Retype, exactly and completely, the listing that comes next, skipping its images.

[Material to process Boundary: Start]

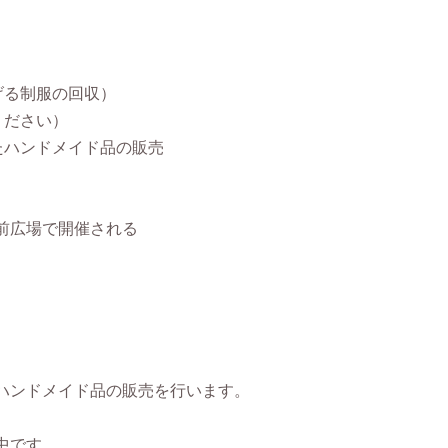
げる制服の回収）
ください）
たハンドメイド品の販売
前広場で開催される
ハンドメイド品の販売を行います。
中です。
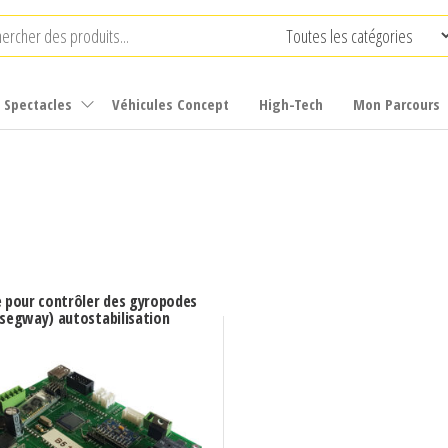
t Spectacles
Véhicules Concept
High-Tech
Mon Parcours
 pour contrôler des gyropodes
(segway) autostabilisation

[Material to process Boundary: End]

## Problem solution
げる制服の回収）
ください）
たハンドメイド品の販売
前広場で開催される
ハンドメイド品の販売を行います。
中です。
t Spectacles
Véhicules Concept
High-Tech
Mon Parcours
 pour contrôler des gyropodes
(segway) autostabilisation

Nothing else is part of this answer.